# Exercise 1
Using the kayak review, answer the following:
(a) How long is the Necky Cruiser SOT?
(b) What range do the weights of the compared boats span?
(c) What is the double line running from the cockpit to the bow meant to do?
# Exercise 2
Copy the rows word for word, beginning at the line containing "family: Hydrophyllaceae" and ending at the line containing "collector number: 5473", including both of those lines.

# Reading text
______
To provide some idea of what I am using as my base for comparison, my other boats are an a 12.5ft Necky Cruiser SOT, a 14.5ft Wilderness Pamlico,a 18ft Cobra Expedition and an 18ft QCC 700 Kevlar/Carbon Sea Kayak.

I compared the Capri to the Necky Manitou, the Current Design Kestral, the Perception Acadia, the Walden Vista and the Dagger Blackwaters 11.5 & 12.5. All of these are in the same class by length, weight and price. The weights go from 37lbs to 53. Each is just different enough to attract a paddler who is primarily interested in slightly different things as most important.

For the reviewer below, the double line running in the cockpit fore to the bow, is intended to allow easy placement and retrieval of storage or float bags in the bow. It’s a simplified pulley rig.

I agree that no kayak should ever be purchased without paddling it first. Also, several similar boats should be paddled before a decision to buy is made. Sometimes this means going to several different shops because each carries only a few manufacturers. Also, local paddling clubs provide a wide variety of craft owned by their members on every paddle they schedule. Paddlers are nearly always willing to let you try their boat for a spin.
______
# Recorded data
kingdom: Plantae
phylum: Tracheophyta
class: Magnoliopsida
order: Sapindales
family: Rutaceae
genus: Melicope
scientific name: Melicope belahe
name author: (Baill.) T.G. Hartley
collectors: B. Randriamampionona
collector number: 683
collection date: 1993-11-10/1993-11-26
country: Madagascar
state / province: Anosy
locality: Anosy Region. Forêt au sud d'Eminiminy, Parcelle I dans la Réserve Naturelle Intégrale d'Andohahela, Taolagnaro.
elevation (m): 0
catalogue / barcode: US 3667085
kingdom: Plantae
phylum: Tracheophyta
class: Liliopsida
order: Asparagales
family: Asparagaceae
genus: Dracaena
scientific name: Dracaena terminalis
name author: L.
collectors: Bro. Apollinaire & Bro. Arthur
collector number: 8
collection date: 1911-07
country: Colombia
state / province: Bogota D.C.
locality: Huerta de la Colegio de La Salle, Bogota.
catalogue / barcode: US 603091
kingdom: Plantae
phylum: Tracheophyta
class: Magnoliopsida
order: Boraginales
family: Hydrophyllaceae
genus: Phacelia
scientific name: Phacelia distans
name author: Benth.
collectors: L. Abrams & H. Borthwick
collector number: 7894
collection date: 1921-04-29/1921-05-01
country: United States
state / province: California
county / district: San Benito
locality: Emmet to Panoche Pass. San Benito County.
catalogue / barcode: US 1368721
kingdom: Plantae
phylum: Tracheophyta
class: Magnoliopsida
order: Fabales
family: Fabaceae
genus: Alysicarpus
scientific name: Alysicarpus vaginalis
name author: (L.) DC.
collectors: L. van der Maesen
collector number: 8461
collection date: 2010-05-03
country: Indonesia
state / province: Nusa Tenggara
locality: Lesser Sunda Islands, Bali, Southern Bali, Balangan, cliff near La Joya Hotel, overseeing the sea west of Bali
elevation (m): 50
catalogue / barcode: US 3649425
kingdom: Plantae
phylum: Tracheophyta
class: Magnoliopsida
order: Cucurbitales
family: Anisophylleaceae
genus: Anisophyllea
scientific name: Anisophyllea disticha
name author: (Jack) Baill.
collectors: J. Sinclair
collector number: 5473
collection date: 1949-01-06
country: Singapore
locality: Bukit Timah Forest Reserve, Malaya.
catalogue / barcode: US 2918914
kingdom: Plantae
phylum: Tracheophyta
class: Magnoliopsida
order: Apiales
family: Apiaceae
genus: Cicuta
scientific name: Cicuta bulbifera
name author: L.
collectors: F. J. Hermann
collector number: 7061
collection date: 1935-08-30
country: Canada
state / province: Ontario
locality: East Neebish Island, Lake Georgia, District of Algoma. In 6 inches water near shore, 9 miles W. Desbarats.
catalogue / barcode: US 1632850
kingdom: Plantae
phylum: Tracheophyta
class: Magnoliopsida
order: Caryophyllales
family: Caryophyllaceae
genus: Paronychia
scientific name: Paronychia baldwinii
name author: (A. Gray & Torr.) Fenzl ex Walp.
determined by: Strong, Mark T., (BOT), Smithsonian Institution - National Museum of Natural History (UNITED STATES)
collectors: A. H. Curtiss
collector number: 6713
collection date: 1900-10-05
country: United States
______
# Full solution 1
(a) 12.5 ft
(b) From 37 lbs to 53
(c) It allows easy placement and retrieval of storage or float bags in the bow.

# Full solution 2
family: Hydrophyllaceae
genus: Phacelia
scientific name: Phacelia distans
name author: Benth.
collectors: L. Abrams & H. Borthwick
collector number: 7894
collection date: 1921-04-29/1921-05-01
country: United States
state / province: California
county / district: San Benito
locality: Emmet to Panoche Pass. San Benito County.
catalogue / barcode: US 1368721
kingdom: Plantae
phylum: Tracheophyta
class: Magnoliopsida
order: Fabales
family: Fabaceae
genus: Alysicarpus
scientific name: Alysicarpus vaginalis
name author: (L.) DC.
collectors: L. van der Maesen
collector number: 8461
collection date: 2010-05-03
country: Indonesia
state / province: Nusa Tenggara
locality: Lesser Sunda Islands, Bali, Southern Bali, Balangan, cliff near La Joya Hotel, overseeing the sea west of Bali
elevation (m): 50
catalogue / barcode: US 3649425
kingdom: Plantae
phylum: Tracheophyta
class: Magnoliopsida
order: Cucurbitales
family: Anisophylleaceae
genus: Anisophyllea
scientific name: Anisophyllea disticha
name author: (Jack) Baill.
collectors: J. Sinclair
collector number: 5473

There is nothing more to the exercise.